Meaning of Chardi Kala:

It is an expression that depicts an ever-optimistic, happy and buoyant mind-frame. One might ask how can that be humanly possible — because life often hands us all with obstacles and adversities. There will be moments of happiness, true, but we cannot deny the sorrow that is bound to engulf us at some moments. But the principle of ‘Chardi Kala’ asks us to change our perspective. We cannot always plan or foresee what will happen in our lives or the lives of those we care about, but we should take heart in fact the Almighty sees everything and the world goes on as per His divine will.

This is where the concept of ‘Bhana’ comes in. It refers to the divine will. Everything that we do— all our pain and pleasure, is subject to the divine will. Guru Granth Sahib Ji says: 

“Whenever He pleases He creates the expanse (of the world of time and space) and whenever He desires He (again) becomes the Formless One (all by Himself)”

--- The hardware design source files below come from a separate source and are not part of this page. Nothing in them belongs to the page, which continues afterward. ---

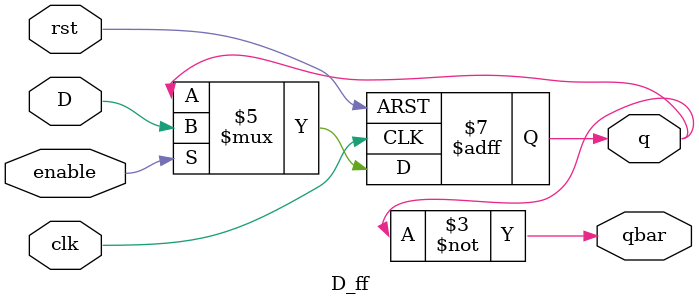
<source format=v>
module D_ff(input D,rst,clk,enable,
          output reg q,
		  output qbar);
		  
always @(posedge clk or negedge rst) 
 begin
   if(!rst)
       q=1'b0;
	else if(enable) 
	  q<=D;
	else
	  q<=q;
 end
 
    assign qbar=~q;
endmodule 
	  
</source>
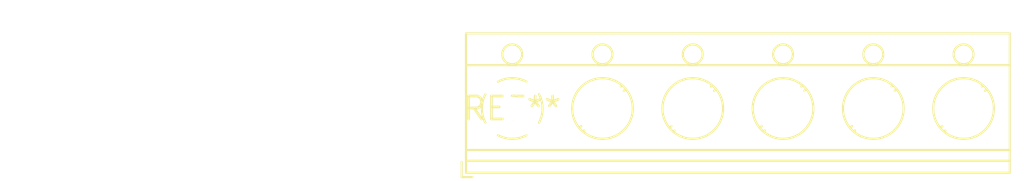
<source format=kicad_pcb>
(kicad_pcb (version 20240108) (generator pcbnew)

  (general
    (thickness 1.6)
  )

  (paper "A4")
  (layers
    (0 "F.Cu" signal)
    (31 "B.Cu" signal)
    (32 "B.Adhes" user "B.Adhesive")
    (33 "F.Adhes" user "F.Adhesive")
    (34 "B.Paste" user)
    (35 "F.Paste" user)
    (36 "B.SilkS" user "B.Silkscreen")
    (37 "F.SilkS" user "F.Silkscreen")
    (38 "B.Mask" user)
    (39 "F.Mask" user)
    (40 "Dwgs.User" user "User.Drawings")
    (41 "Cmts.User" user "User.Comments")
    (42 "Eco1.User" user "User.Eco1")
    (43 "Eco2.User" user "User.Eco2")
    (44 "Edge.Cuts" user)
    (45 "Margin" user)
    (46 "B.CrtYd" user "B.Courtyard")
    (47 "F.CrtYd" user "F.Courtyard")
    (48 "B.Fab" user)
    (49 "F.Fab" user)
    (50 "User.1" user)
    (51 "User.2" user)
    (52 "User.3" user)
    (53 "User.4" user)
    (54 "User.5" user)
    (55 "User.6" user)
    (56 "User.7" user)
    (57 "User.8" user)
    (58 "User.9" user)
  )

  (setup
    (pad_to_mask_clearance 0)
    (pcbplotparams
      (layerselection 0x00010fc_ffffffff)
      (plot_on_all_layers_selection 0x0000000_00000000)
      (disableapertmacros false)
      (usegerberextensions false)
      (usegerberattributes false)
      (usegerberadvancedattributes false)
      (creategerberjobfile false)
      (dashed_line_dash_ratio 12.000000)
      (dashed_line_gap_ratio 3.000000)
      (svgprecision 4)
      (plotframeref false)
      (viasonmask false)
      (mode 1)
      (useauxorigin false)
      (hpglpennumber 1)
      (hpglpenspeed 20)
      (hpglpendiameter 15.000000)
      (dxfpolygonmode false)
      (dxfimperialunits false)
      (dxfusepcbnewfont false)
      (psnegative false)
      (psa4output false)
      (plotreference false)
      (plotvalue false)
      (plotinvisibletext false)
      (sketchpadsonfab false)
      (subtractmaskfromsilk false)
      (outputformat 1)
      (mirror false)
      (drillshape 1)
      (scaleselection 1)
      (outputdirectory "")
    )
  )

  (net 0 "")

  (footprint "TerminalBlock_RND_205-00016_1x06_P5.00mm_Horizontal" (layer "F.Cu") (at 0 0))

)

</source>
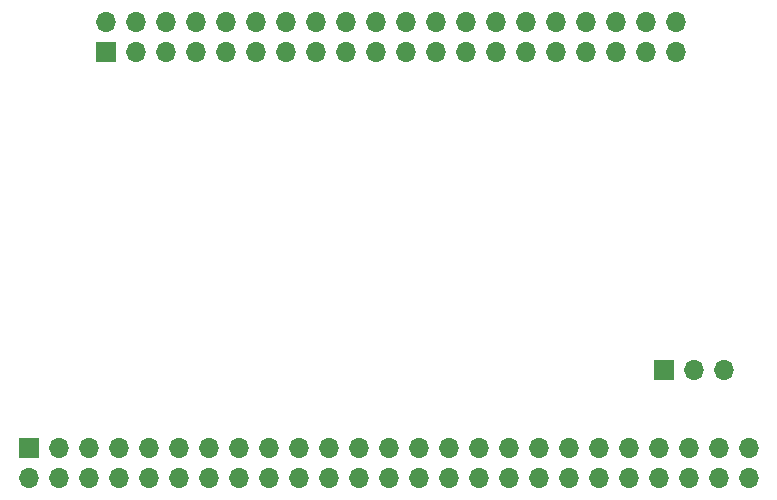
<source format=gbr>
%TF.GenerationSoftware,KiCad,Pcbnew,8.0.5*%
%TF.CreationDate,2024-10-04T15:39:05-04:00*%
%TF.ProjectId,TRS80 Adapter,54525338-3020-4416-9461-707465722e6b,rev?*%
%TF.SameCoordinates,Original*%
%TF.FileFunction,Soldermask,Bot*%
%TF.FilePolarity,Negative*%
%FSLAX46Y46*%
G04 Gerber Fmt 4.6, Leading zero omitted, Abs format (unit mm)*
G04 Created by KiCad (PCBNEW 8.0.5) date 2024-10-04 15:39:05*
%MOMM*%
%LPD*%
G01*
G04 APERTURE LIST*
%ADD10R,1.700000X1.700000*%
%ADD11O,1.700000X1.700000*%
G04 APERTURE END LIST*
D10*
%TO.C,U1*%
X122966000Y-136652000D03*
D11*
X122966000Y-139192000D03*
X125506000Y-136652000D03*
X125506000Y-139192000D03*
X128046000Y-136652000D03*
X128046000Y-139192000D03*
X130586000Y-136652000D03*
X130586000Y-139192000D03*
X133126000Y-136652000D03*
X133126000Y-139192000D03*
X135666000Y-136652000D03*
X135666000Y-139192000D03*
X138206000Y-136652000D03*
X138206000Y-139192000D03*
X140746000Y-136652000D03*
X140746000Y-139192000D03*
X143286000Y-136652000D03*
X143286000Y-139192000D03*
X145826000Y-136652000D03*
X145826000Y-139192000D03*
X148366000Y-136652000D03*
X148366000Y-139192000D03*
X150906000Y-136652000D03*
X150906000Y-139192000D03*
X153446000Y-136652000D03*
X153446000Y-139192000D03*
X155986000Y-136652000D03*
X155986000Y-139192000D03*
X158526000Y-136652000D03*
X158526000Y-139192000D03*
X161066000Y-136652000D03*
X161066000Y-139192000D03*
X163606000Y-136652000D03*
X163606000Y-139192000D03*
X166146000Y-136652000D03*
X166146000Y-139192000D03*
X168686000Y-136652000D03*
X168686000Y-139192000D03*
X171226000Y-136652000D03*
X171226000Y-139192000D03*
X173766000Y-136652000D03*
X173766000Y-139192000D03*
X176306000Y-136652000D03*
X176306000Y-139192000D03*
X178846000Y-136652000D03*
X178846000Y-139192000D03*
X181386000Y-136652000D03*
X181386000Y-139192000D03*
X183926000Y-136652000D03*
X183926000Y-139192000D03*
%TD*%
D10*
%TO.C,J2*%
X176799000Y-130048000D03*
D11*
X179339000Y-130048000D03*
X181879000Y-130048000D03*
%TD*%
D10*
%TO.C,J1*%
X129540000Y-103124000D03*
D11*
X129540000Y-100584000D03*
X132080000Y-103124000D03*
X132080000Y-100584000D03*
X134620000Y-103124000D03*
X134620000Y-100584000D03*
X137160000Y-103124000D03*
X137160000Y-100584000D03*
X139700000Y-103124000D03*
X139700000Y-100584000D03*
X142240000Y-103124000D03*
X142240000Y-100584000D03*
X144780000Y-103124000D03*
X144780000Y-100584000D03*
X147320000Y-103124000D03*
X147320000Y-100584000D03*
X149860000Y-103124000D03*
X149860000Y-100584000D03*
X152400000Y-103124000D03*
X152400000Y-100584000D03*
X154940000Y-103124000D03*
X154940000Y-100584000D03*
X157480000Y-103124000D03*
X157480000Y-100584000D03*
X160020000Y-103124000D03*
X160020000Y-100584000D03*
X162560000Y-103124000D03*
X162560000Y-100584000D03*
X165100000Y-103124000D03*
X165100000Y-100584000D03*
X167640000Y-103124000D03*
X167640000Y-100584000D03*
X170180000Y-103124000D03*
X170180000Y-100584000D03*
X172720000Y-103124000D03*
X172720000Y-100584000D03*
X175260000Y-103124000D03*
X175260000Y-100584000D03*
X177800000Y-103124000D03*
X177800000Y-100584000D03*
%TD*%
M02*

</source>
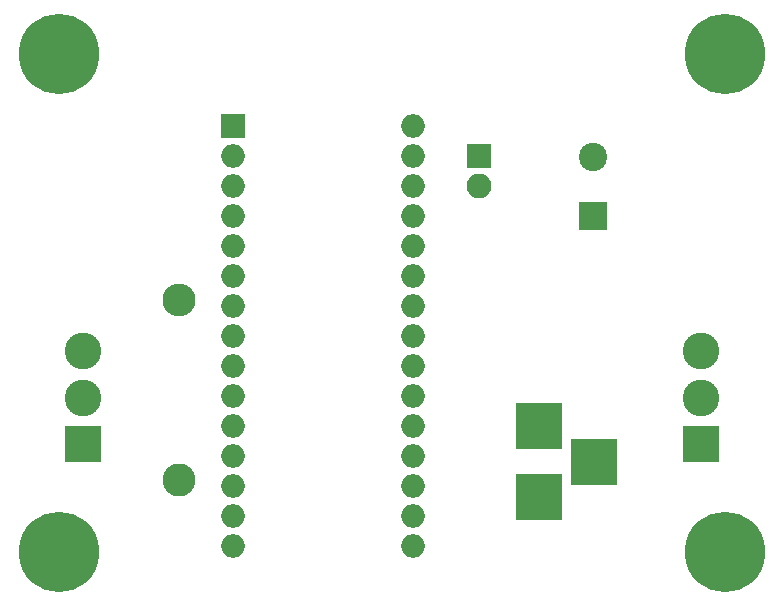
<source format=gbr>
G04 #@! TF.FileFunction,Soldermask,Bot*
%FSLAX46Y46*%
G04 Gerber Fmt 4.6, Leading zero omitted, Abs format (unit mm)*
G04 Created by KiCad (PCBNEW 4.0.6) date Wed Jul 19 18:28:27 2017*
%MOMM*%
%LPD*%
G01*
G04 APERTURE LIST*
%ADD10C,0.100000*%
%ADD11R,2.000000X2.000000*%
%ADD12O,2.000000X2.000000*%
%ADD13R,3.900000X3.900000*%
%ADD14R,2.100000X2.100000*%
%ADD15O,2.100000X2.100000*%
%ADD16C,2.800000*%
%ADD17O,2.800000X2.800000*%
%ADD18C,6.800000*%
%ADD19R,3.100000X3.100000*%
%ADD20C,3.100000*%
%ADD21R,2.400000X2.400000*%
%ADD22C,2.400000*%
G04 APERTURE END LIST*
D10*
D11*
X135128000Y-85852000D03*
D12*
X150368000Y-118872000D03*
X135128000Y-88392000D03*
X150368000Y-116332000D03*
X135128000Y-90932000D03*
X150368000Y-113792000D03*
X135128000Y-93472000D03*
X150368000Y-111252000D03*
X135128000Y-96012000D03*
X150368000Y-108712000D03*
X135128000Y-98552000D03*
X150368000Y-106172000D03*
X135128000Y-101092000D03*
X150368000Y-103632000D03*
X135128000Y-103632000D03*
X150368000Y-101092000D03*
X135128000Y-106172000D03*
X150368000Y-98552000D03*
X135128000Y-108712000D03*
X150368000Y-96012000D03*
X135128000Y-111252000D03*
X150368000Y-93472000D03*
X135128000Y-113792000D03*
X150368000Y-90932000D03*
X135128000Y-116332000D03*
X150368000Y-88392000D03*
X135128000Y-118872000D03*
X150368000Y-85852000D03*
X135128000Y-121412000D03*
X150368000Y-121412000D03*
D13*
X161036000Y-111252000D03*
X161036000Y-117252000D03*
X165736000Y-114252000D03*
D14*
X155956000Y-88392000D03*
D15*
X155956000Y-90932000D03*
D16*
X130556000Y-115824000D03*
D17*
X130556000Y-100584000D03*
D18*
X120396000Y-121920000D03*
X176784000Y-121920000D03*
X176784000Y-79756000D03*
X120396000Y-79756000D03*
D19*
X174784000Y-112776000D03*
D20*
X174784000Y-108816000D03*
X174784000Y-104856000D03*
D19*
X122428000Y-112776000D03*
D20*
X122428000Y-108816000D03*
X122428000Y-104856000D03*
D21*
X165608000Y-93472000D03*
D22*
X165608000Y-88472000D03*
M02*

</source>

‘Bhana’ is also closely associated with ‘Hukum’ which signifies order or command. One should note that ‘Hukum’ does not mean that human beings are bereft of free-will. But we cannot determine all aspects of our lives. For instance, we cannot control which household we are born into, and we always cannot control some aspects of our health or health of those we love. Our lives, therefore, has a delicate balance between free will and divine will.

Some of us have certainly heard this from our parents or grandparents that “jo likhea hoya, ohi hona” (Translation: Only that will happen which has been written). So if we cannot dictate everything, then we should let go of the pretense and anxiety associated with events which our beyond our control. It is only logical to stay in high spirits or ‘Chardi Kala’. It is submission to God’s will, and acceptance that even if we go through hardships in life, they serve a greater purpose.

This positive attitude allows us to look at life with a renewed appreciation and help us face turbulent times in our lives.

Meaning of Sarbat Da Bhala:

It outlines a core principle of Sikhism, and it signifies a belief that often echoes throughout Sikh scripture.

In Punjabi, the phrase means “welfare of all” or “may good come to all”. By asking Sikhs to include the phrase in every ‘Ardas’, Sikh Gurus had set an exceptionally high moral standard for all adherents to follow i.e. they should pray not only for their own well-being, but for the well-being of everyone. It induces a sense of universal brotherhood, all rooted in Guru Nanak’s philosophy that all human beings are created by God and all should be treated equally. A common analogy used in this context is that of a potter and a goldsmith. A potter creates pots of varying shapes and sizes, but they all have come from the same soil. A goldsmith may make ornaments of wildly different designs, but they all come from the same gold.

Similarly, all creatures may look different, or have a different behavior or purpose in life, but they all come from the same Maker. Essentially, we can say that there are no “others”. There is only One. 

Gurbani teaches us humility and an understanding of oneness of not just humanity but all living creatures. But we are marred by excessive pride and ego, and it clouds our ability to realise this.